The EU is betraying its climate policy

DISCLAIMER: All opinions in this column reflect the views of the author(s), not of EURACTIV Media network.

The EU executive is staking every last bit of political capital on a 2030 energy policy gamble that could cost us the earth, argues Brook Riley.

Brook Riley is the campaigner for Friends of the Earth, an environmental pressure group.

You might not picture European Commission President José Manuel Barroso as a gambler, but on climate change he's the most reckless of them all.

This is the man who is pushing through a greenhouse gas reduction target of 40% by 2030 – this target gives us a 50/50 chance of exceeding 2°C of global warming and leaving a legacy of devastating climate change.

'Devastating' is how the Commission itself describes the consequences of going over 2°C.

And 50/50 is the odds you get if you cross reference data from the IPCC, the IEA and the Commission.

50/50 is a conservative estimate. According to Kevin Anderson from the Tyndall Centre for Climate Change Research, the odds are actually worse – about a 70% chance of exceeding 2°C. He told Barroso of the dangers in a personal letter.

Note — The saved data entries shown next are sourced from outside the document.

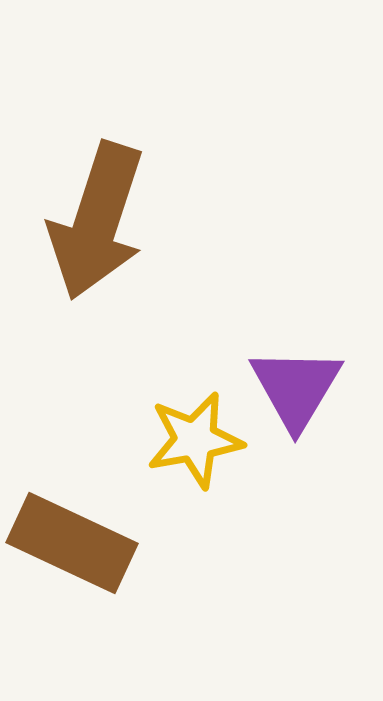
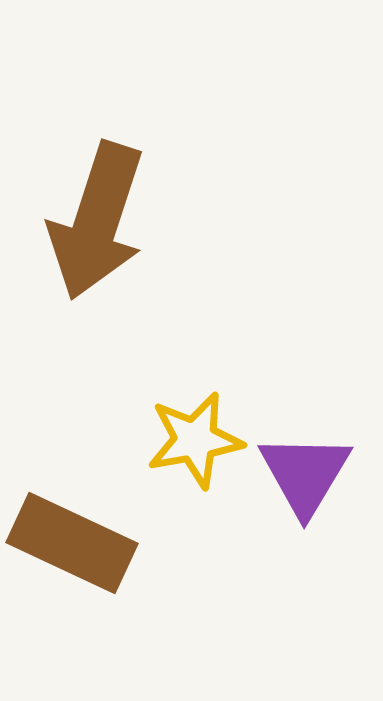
purple triangle: moved 9 px right, 86 px down
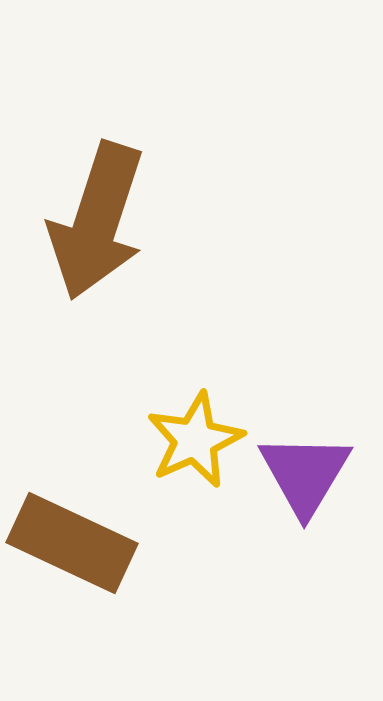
yellow star: rotated 14 degrees counterclockwise
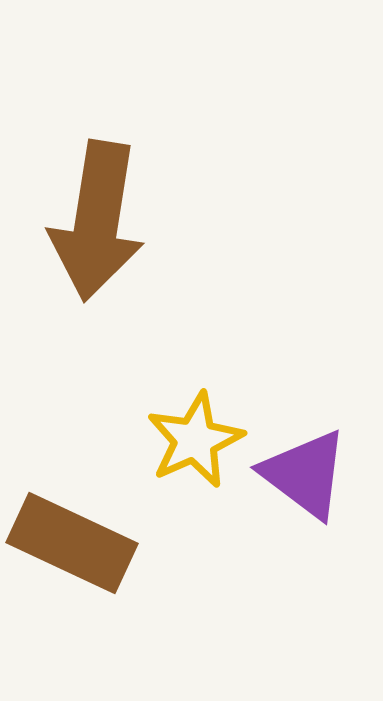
brown arrow: rotated 9 degrees counterclockwise
purple triangle: rotated 24 degrees counterclockwise
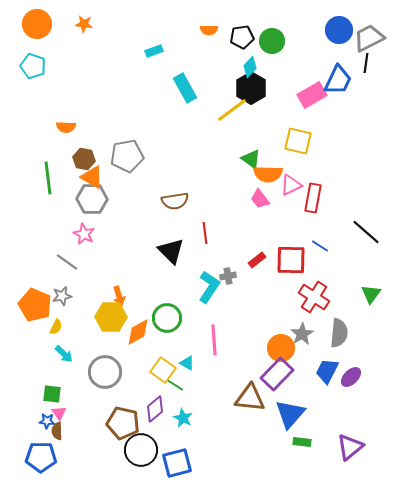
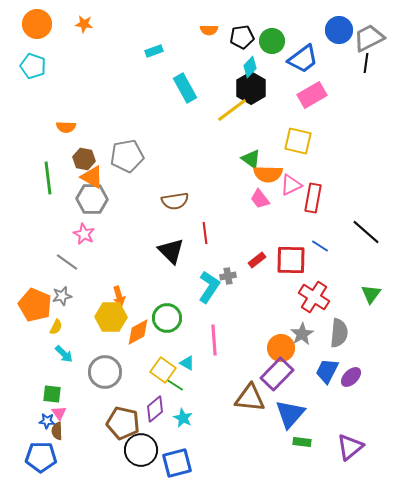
blue trapezoid at (338, 80): moved 35 px left, 21 px up; rotated 28 degrees clockwise
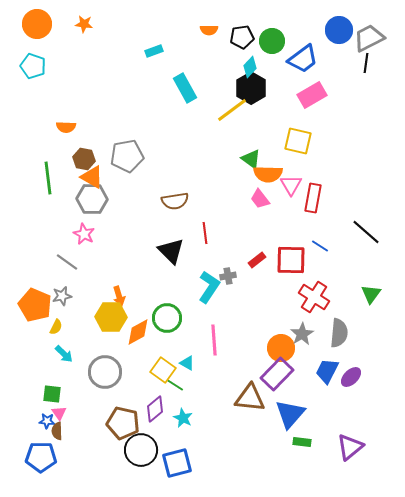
pink triangle at (291, 185): rotated 35 degrees counterclockwise
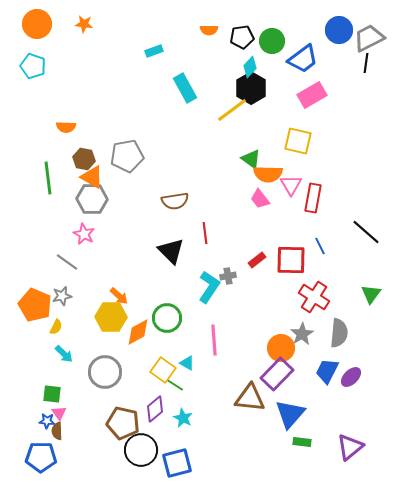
blue line at (320, 246): rotated 30 degrees clockwise
orange arrow at (119, 296): rotated 30 degrees counterclockwise
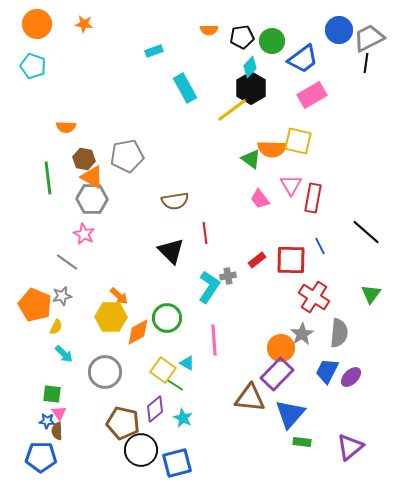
orange semicircle at (268, 174): moved 4 px right, 25 px up
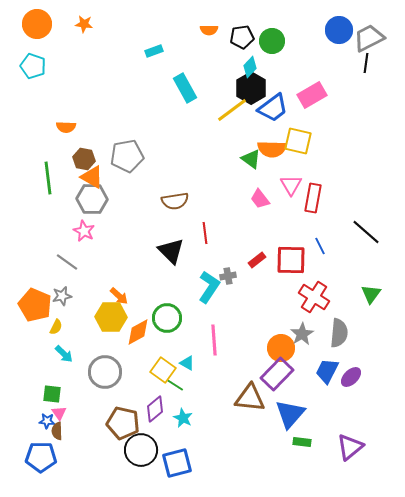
blue trapezoid at (303, 59): moved 30 px left, 49 px down
pink star at (84, 234): moved 3 px up
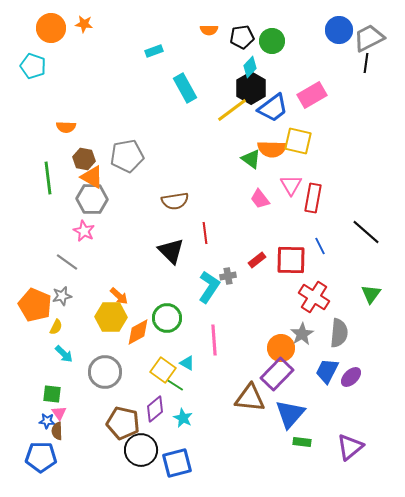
orange circle at (37, 24): moved 14 px right, 4 px down
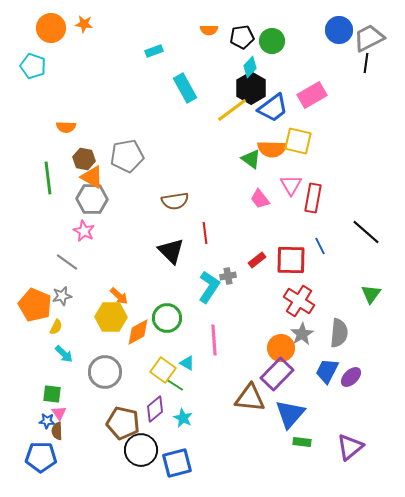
red cross at (314, 297): moved 15 px left, 4 px down
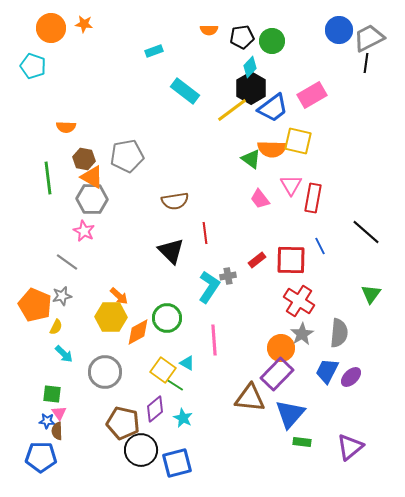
cyan rectangle at (185, 88): moved 3 px down; rotated 24 degrees counterclockwise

Barroso himself is well aware of this. A few years back, he told the G8 that the EU had "set in stone its commitment to cap temperature increases at 2°C".

That was then.

What would people say if Airbus or Boeing knowingly designed a plane with a 50% chance of crashing and killing its passengers? How are senior policy-makers able to shirk responsibility on an issue as serious as climate risk? Why are Barroso and his fellow commissioners able to get away with proposing a climate target which so plainly ignores citizens interests and welfare? It's a dereliction of duty.

Of course, Commission decision-makers – Barroso, Hedegaard, Oettinger – won't admit any of this when they present their 2030 proposals. They'll say 40% is ambitious, that it's double the 20% by 2020 target.

They won't say the 20% target has already been met, and that if emissions cuts continue at current rates we could achieve at least 55% cuts by 2030 (yes, a target of 40% by 2030 actually equates to allowing emissions cuts to slow down).

They won't say their calculations are based on global emissions  peaking in 2015, when in fact we'll be lucky if they peak in 2020 – a difference of hundreds of billions of tons of carbon dioxide.

They won't say a 40% target will artificially cap investment in energy efficiency and renewables, and hamstring efforts to reduce oil and gas imports.

No, Barroso, Hedegaard and Oettinger won't admit any of this when they talk about their climate and energy plans for 2030 – but we need to know about it, be outraged by it, and insist on something better.